* Task item
Look for "down" in each line of the entries, and return the matching lines.
[[ Raw data, beginning ]]
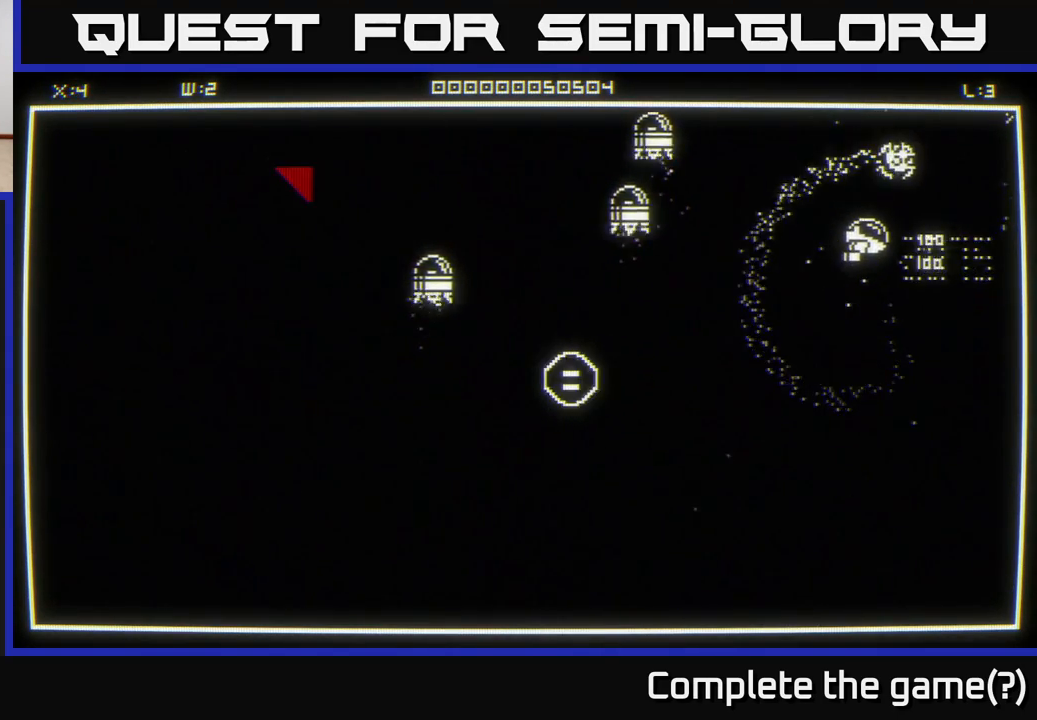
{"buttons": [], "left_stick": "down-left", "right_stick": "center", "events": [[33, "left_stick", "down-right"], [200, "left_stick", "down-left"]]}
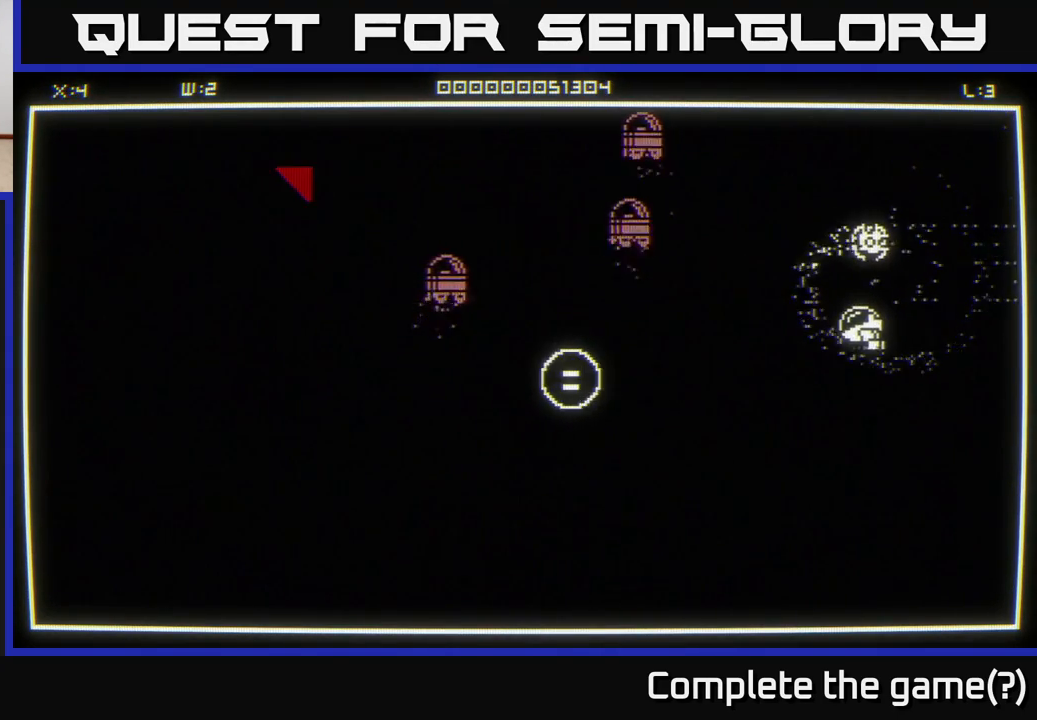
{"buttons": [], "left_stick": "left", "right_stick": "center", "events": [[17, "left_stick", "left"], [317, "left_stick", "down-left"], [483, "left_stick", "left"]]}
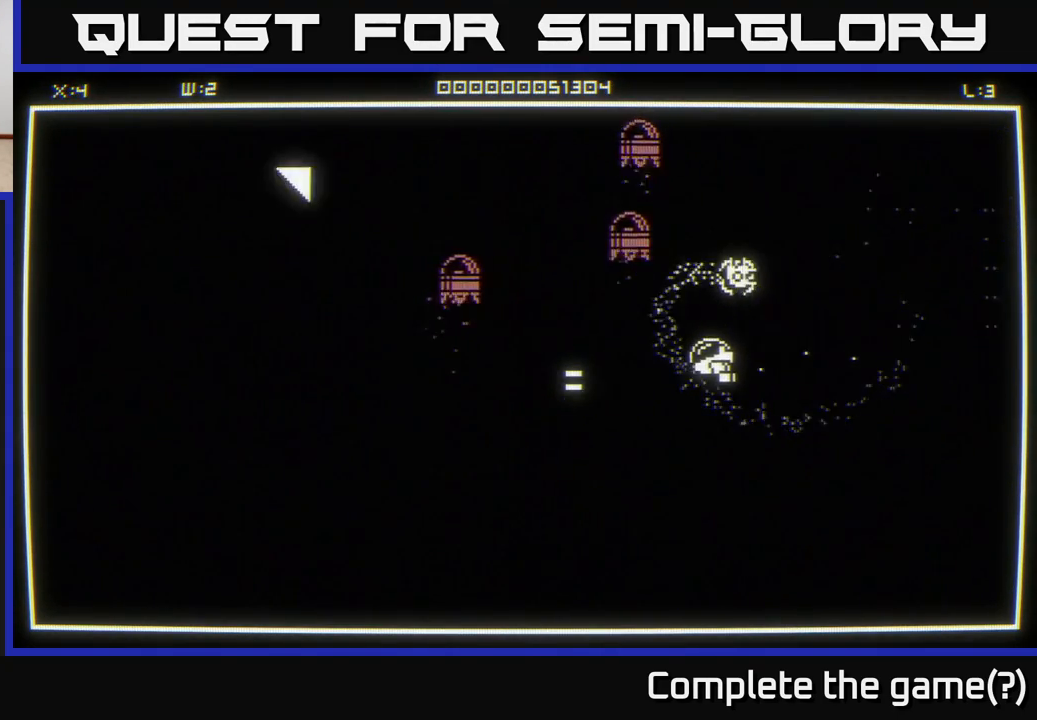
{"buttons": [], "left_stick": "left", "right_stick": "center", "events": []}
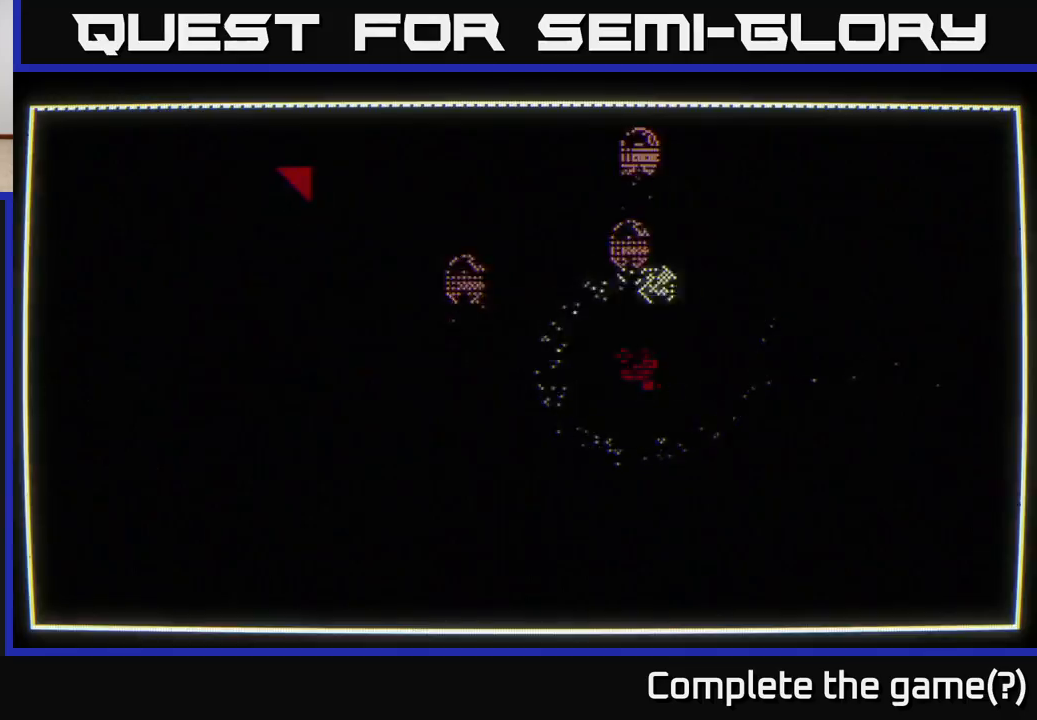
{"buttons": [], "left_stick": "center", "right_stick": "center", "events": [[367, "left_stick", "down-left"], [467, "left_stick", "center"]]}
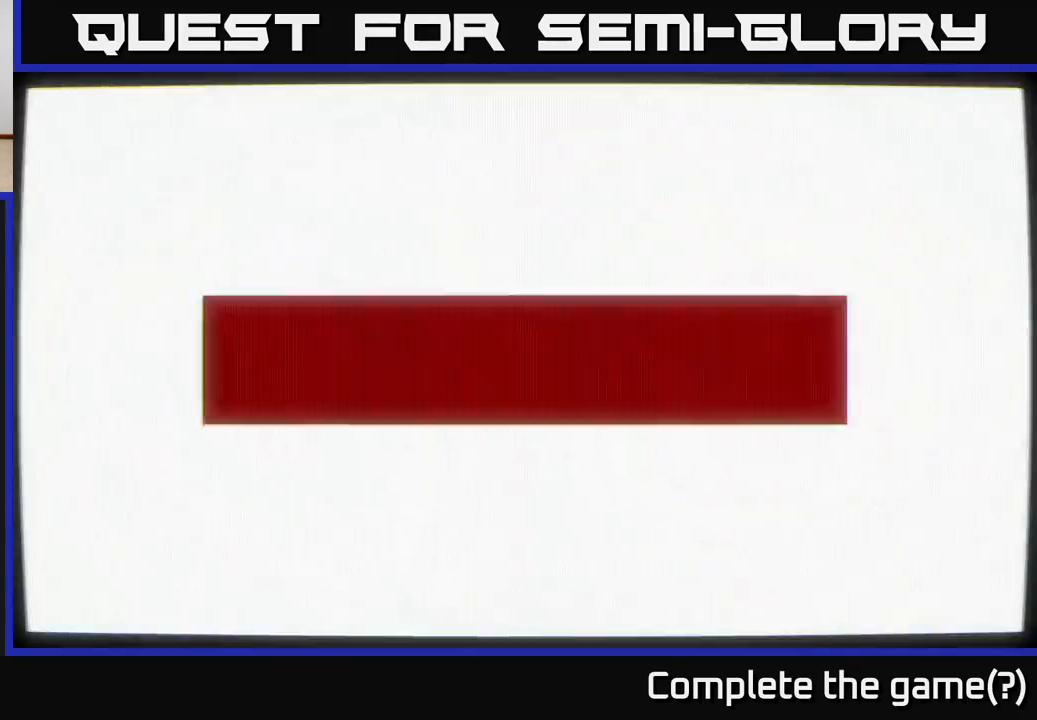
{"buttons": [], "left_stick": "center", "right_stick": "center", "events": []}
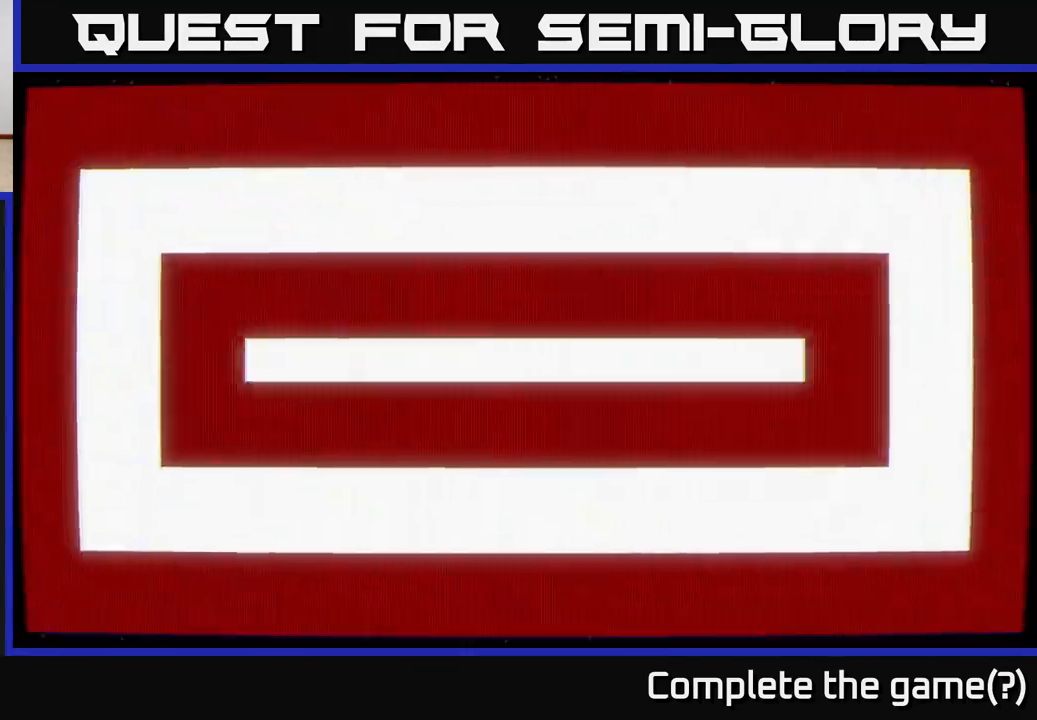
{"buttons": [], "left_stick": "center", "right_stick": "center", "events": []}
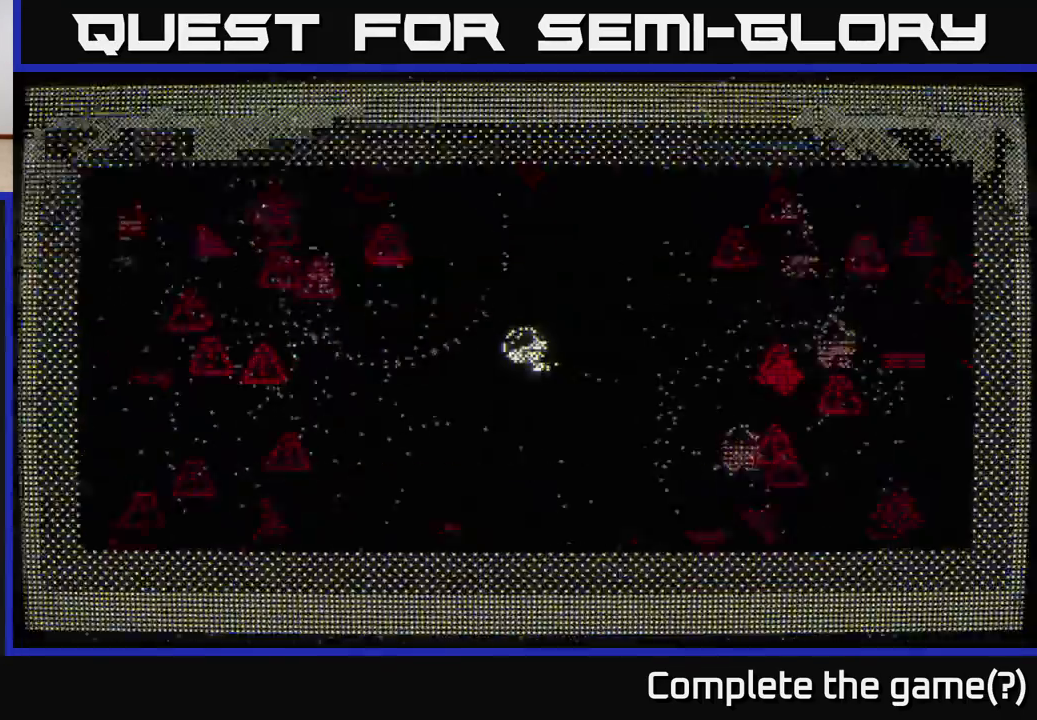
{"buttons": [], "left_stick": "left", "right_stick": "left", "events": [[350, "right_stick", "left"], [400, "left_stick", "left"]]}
[[ Raw data, end ]]
* Response to the exercise
{"buttons": [], "left_stick": "down-left", "right_stick": "center", "events": [[33, "left_stick", "down-right"], [200, "left_stick", "down-left"]]}
{"buttons": [], "left_stick": "left", "right_stick": "center", "events": [[17, "left_stick", "left"], [317, "left_stick", "down-left"], [483, "left_stick", "left"]]}
{"buttons": [], "left_stick": "center", "right_stick": "center", "events": [[367, "left_stick", "down-left"], [467, "left_stick", "center"]]}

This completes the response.